KUALA LUMPUR, Feb. 4 – The government’s plan to regulate prescription drug prices is expected to have a negative knock-on effect on medical tourism in Malaysia, according to a cost-benefit analysis.
According to a cost-benefit analysis published by the Malaysia Productivity Corporation (MPC) and overview by code blue recently.
As a result, the overall volume of medical tourism in Malaysia will drop by 54% and revenues will decline by around 60% in 2037.
Over the next 15 years, the net present value (NPV) impact – a method used to calculate future cash flows generated by an investment – of the drug price control policy on medical tourism is estimated to be a loss of about RM8 billion. This equates to a 30% erosion of the medical tourism sector.
Without the drug pricing policy, the medical tourism sector in Malaysia is expected to generate RM23 billion in revenue for the country over the next 15 years.
The federal government has attempted to implement drug price controls through the Price Control and Anti-Profit Control Act of 2011 (Act 723) since the Pakatan Harapan administration, despite opposition from general practitioners (GPs), pharmacists, private hospitals and local and local authorities. multinational pharmaceutical companies.
The plan was to set a wholesale price cap which is determined based on the external reference price (ERP), a price comparison with Commonwealth countries, countries in the region and countries with gross domestic product (GDP) ) is close, used as references in negotiations.
However, multiple changes of government in recent years mean the controversial policy remains under review.
The Pharmaceutical Association of Malaysia (PhAMA), which represents multinational pharmaceutical companies in Malaysia, has previously expressed its willingness to report wholesale drug prices to the MOH so that the government can look into retail prices instead. But the association has warned the government that drug price controls could hurt medical tourism in Malaysia.

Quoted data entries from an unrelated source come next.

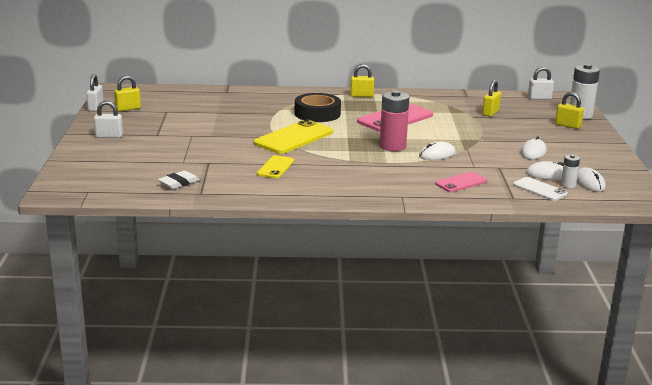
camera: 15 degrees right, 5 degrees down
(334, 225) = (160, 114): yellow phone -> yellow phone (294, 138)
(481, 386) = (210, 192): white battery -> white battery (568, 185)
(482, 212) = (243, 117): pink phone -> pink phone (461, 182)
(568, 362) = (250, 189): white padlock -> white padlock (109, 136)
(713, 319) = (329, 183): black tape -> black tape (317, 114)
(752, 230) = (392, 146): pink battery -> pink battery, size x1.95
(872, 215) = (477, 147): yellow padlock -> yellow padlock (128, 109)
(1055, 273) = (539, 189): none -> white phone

PhAMA President Chin Keat Chyuan said The Malaysian Reserve that drug price controls would impact patient experience, minimize treatment options, hinder access to innovative medicines and reduce Malaysia’s attractiveness as a health tourism destination.
The comprehensive cost-benefit assessment (CBA 2.0) on drug pricing policy conducted with private industry groups from November 29 to December 6 last year is the second cost-benefit analysis of proposed drug price controls .
It covers approximately 5,000 products, expanding the scope of the product beyond the first cost-benefit analysis, with MPC describing this latest review as a “more holistic impact assessment” of proposed drug price controls through “information based on data”.